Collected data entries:
┌──
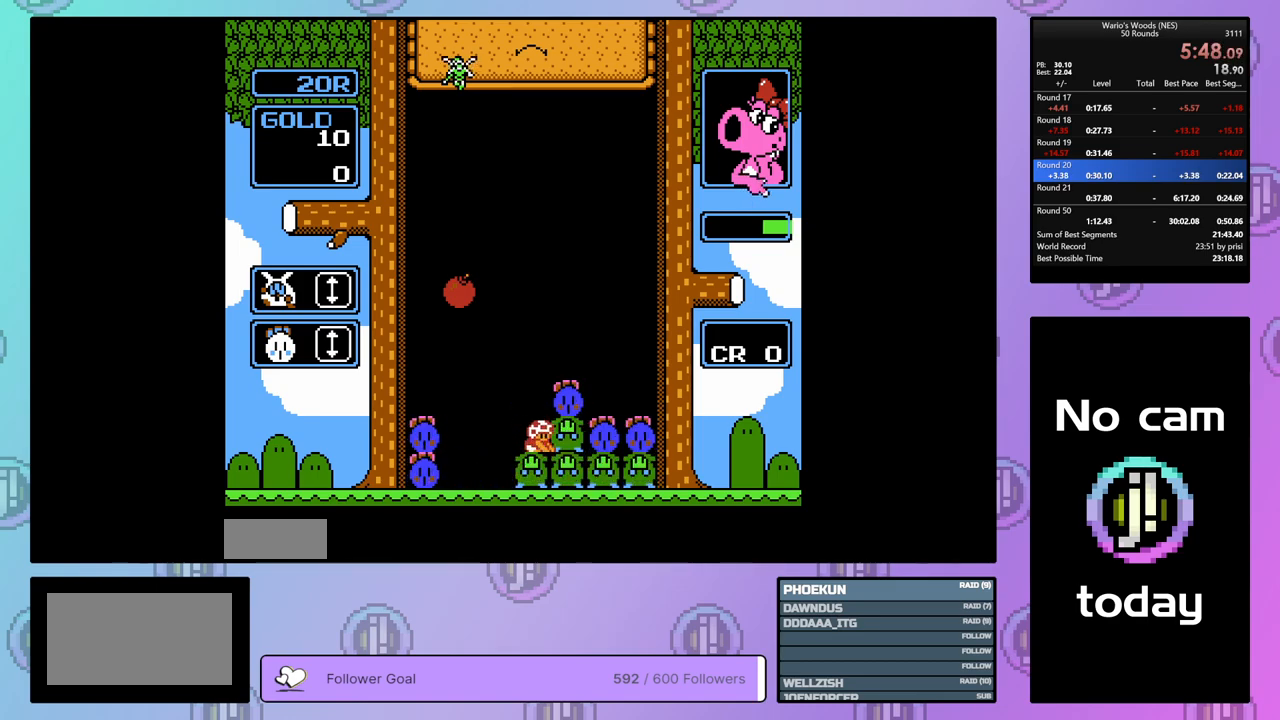
{"buttons": ["DPAD_LEFT"], "events": [[67, "B", "up"], [117, "DPAD_LEFT", "up"], [233, "B", "down"], [233, "DPAD_LEFT", "down"], [283, "B", "up"]]}
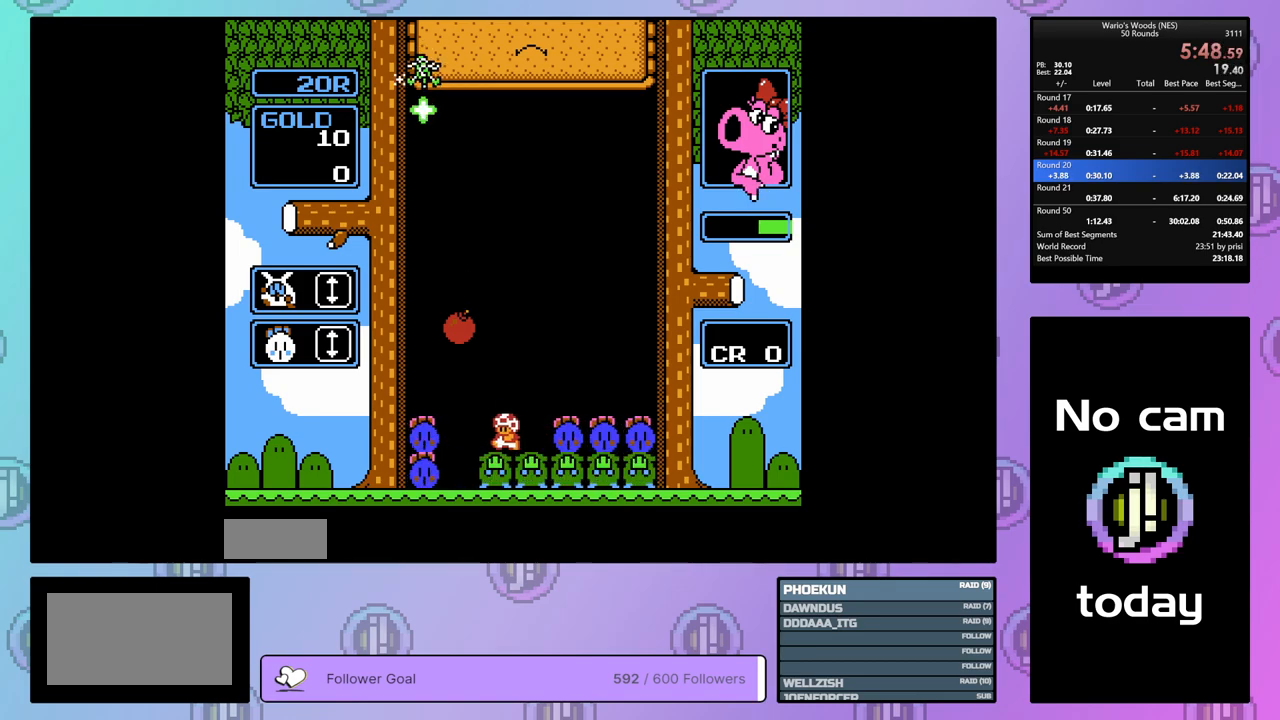
{"buttons": ["A"], "events": [[317, "DPAD_LEFT", "up"], [417, "A", "down"]]}
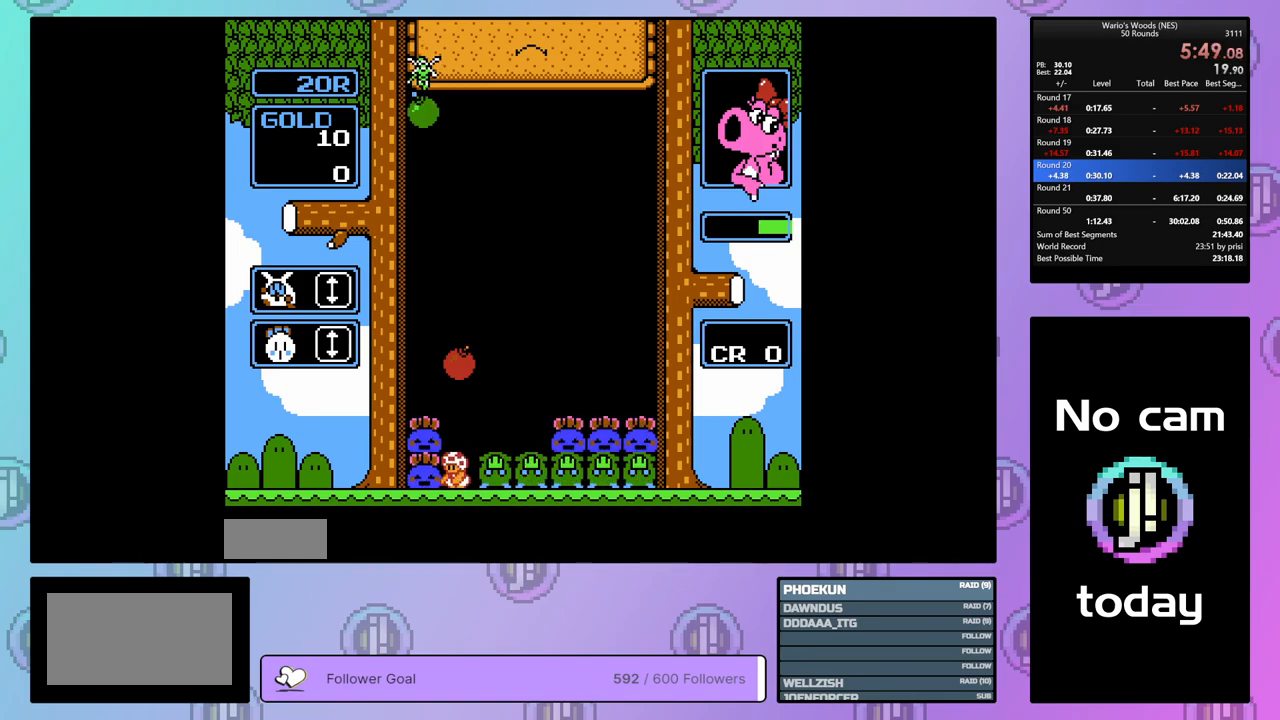
{"buttons": ["DPAD_RIGHT"], "events": [[100, "DPAD_RIGHT", "down"], [117, "A", "up"], [233, "A", "down"], [367, "A", "up"]]}
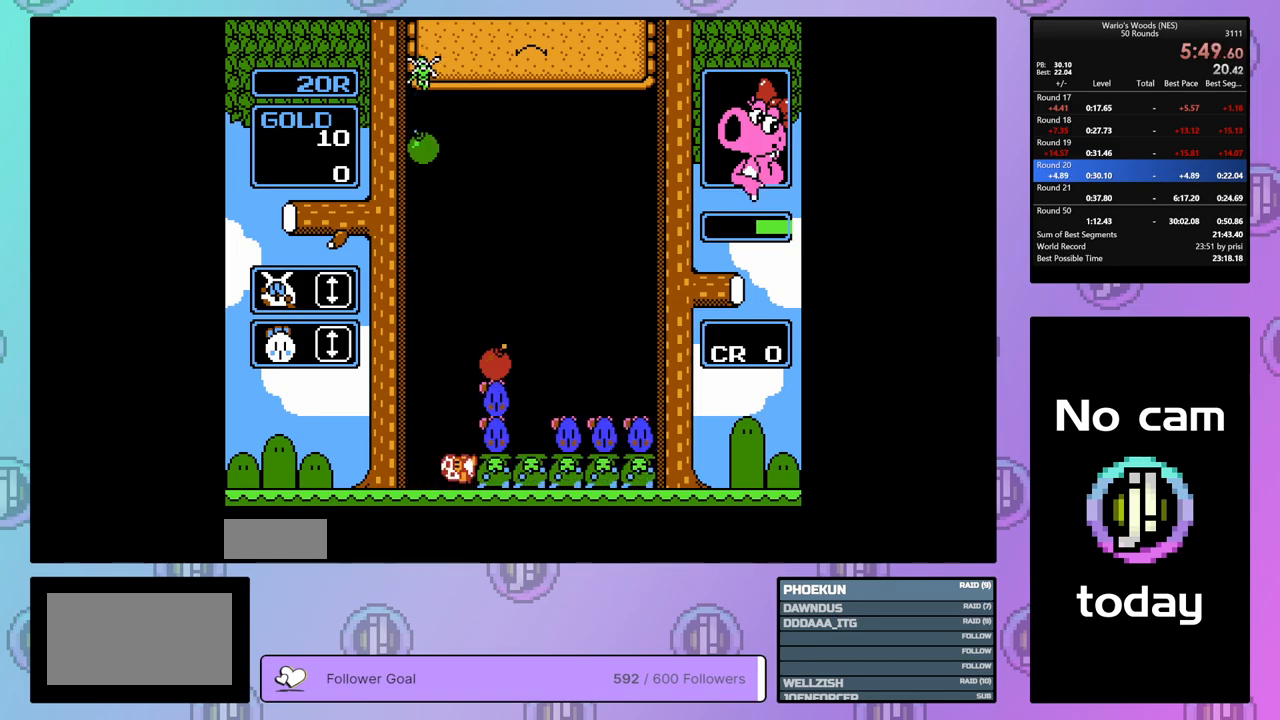
{"buttons": ["DPAD_RIGHT"], "events": []}
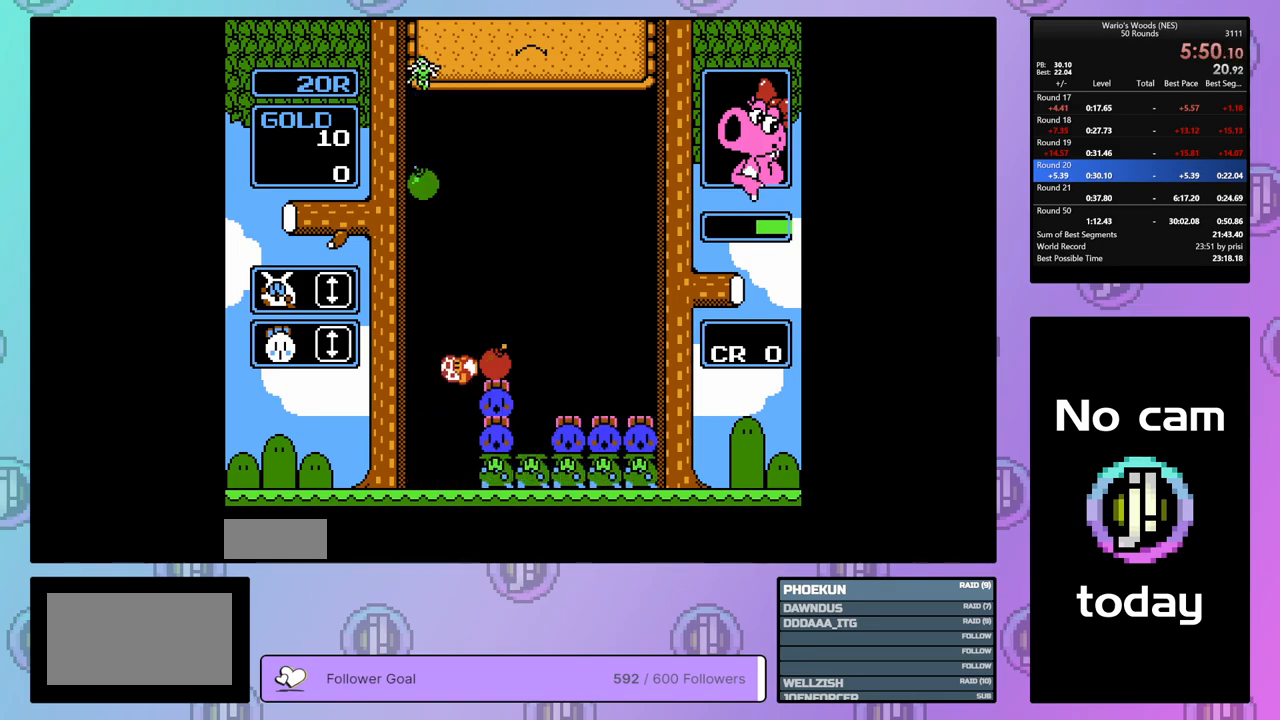
{"buttons": ["DPAD_RIGHT"], "events": []}
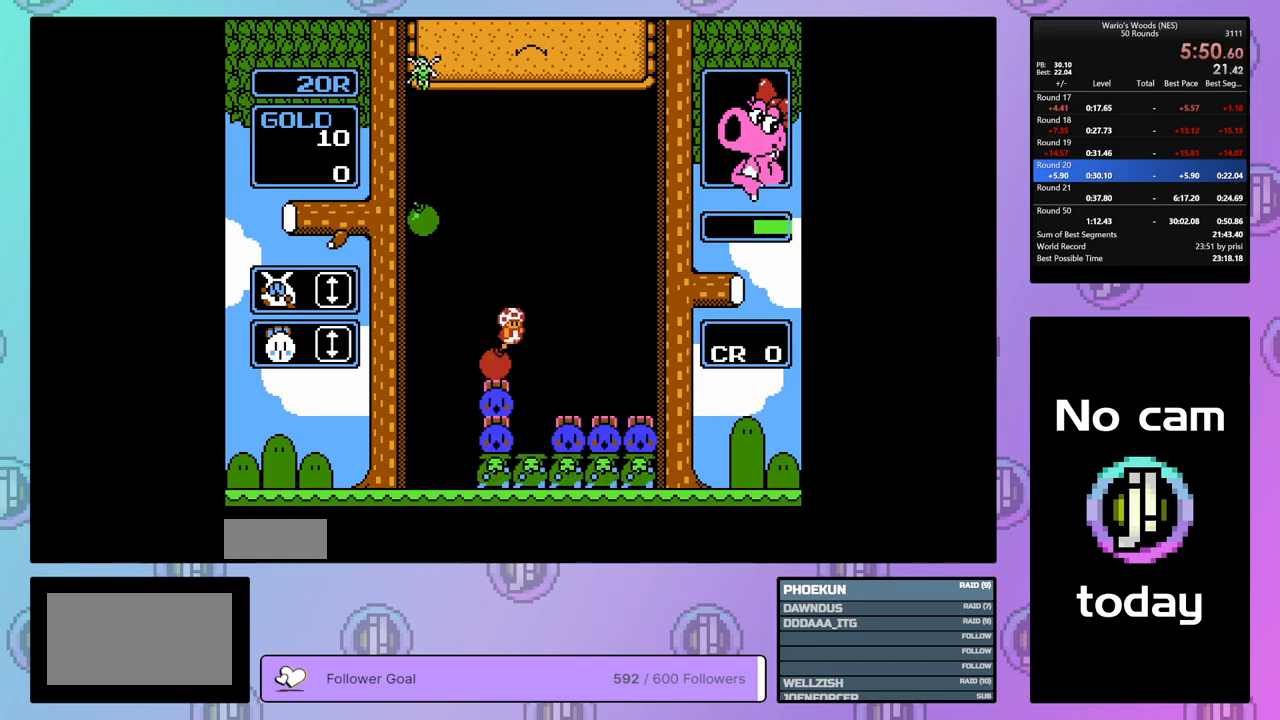
{"buttons": ["DPAD_LEFT"], "events": [[117, "DPAD_RIGHT", "up"], [417, "DPAD_LEFT", "down"]]}
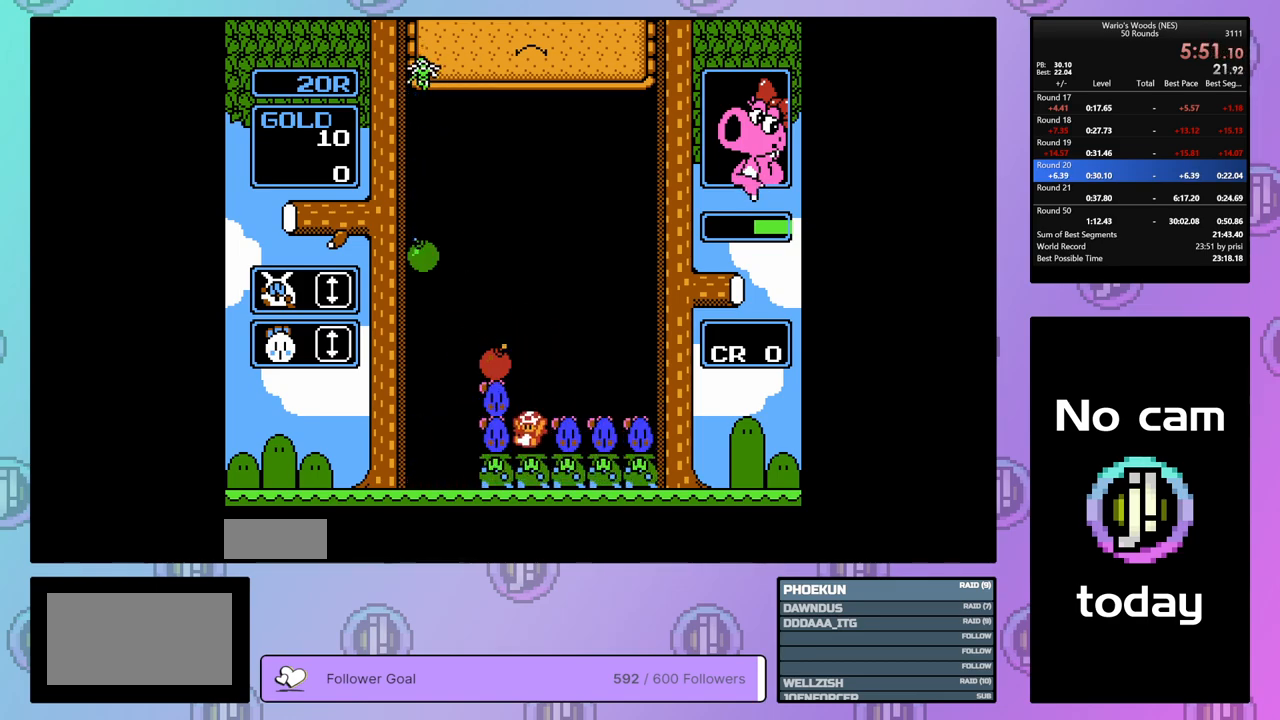
{"buttons": ["DPAD_LEFT"], "events": [[50, "B", "down"], [83, "DPAD_LEFT", "up"], [267, "B", "up"], [283, "DPAD_UP", "down"], [417, "DPAD_LEFT", "down"], [467, "DPAD_UP", "up"]]}
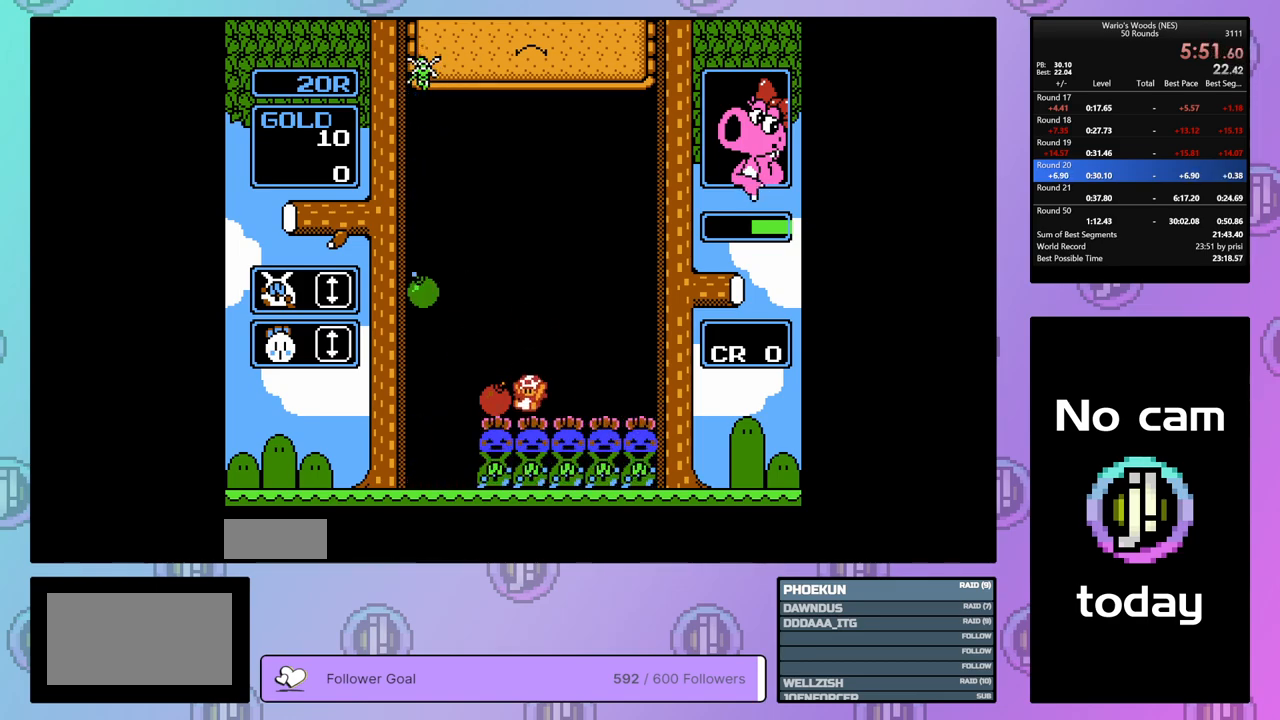
{"buttons": ["DPAD_DOWN", "DPAD_LEFT"], "events": [[467, "DPAD_DOWN", "down"]]}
└──
Your copy of the entries must be exact and must contain no pictures.

Result of this task:
{"buttons": ["DPAD_LEFT"], "events": [[67, "B", "up"], [117, "DPAD_LEFT", "up"], [233, "B", "down"], [233, "DPAD_LEFT", "down"], [283, "B", "up"]]}
{"buttons": ["A"], "events": [[317, "DPAD_LEFT", "up"], [417, "A", "down"]]}
{"buttons": ["DPAD_RIGHT"], "events": [[100, "DPAD_RIGHT", "down"], [117, "A", "up"], [233, "A", "down"], [367, "A", "up"]]}
{"buttons": ["DPAD_RIGHT"], "events": []}
{"buttons": ["DPAD_RIGHT"], "events": []}
{"buttons": ["DPAD_LEFT"], "events": [[117, "DPAD_RIGHT", "up"], [417, "DPAD_LEFT", "down"]]}
{"buttons": ["DPAD_LEFT"], "events": [[50, "B", "down"], [83, "DPAD_LEFT", "up"], [267, "B", "up"], [283, "DPAD_UP", "down"], [417, "DPAD_LEFT", "down"], [467, "DPAD_UP", "up"]]}
{"buttons": ["DPAD_DOWN", "DPAD_LEFT"], "events": [[467, "DPAD_DOWN", "down"]]}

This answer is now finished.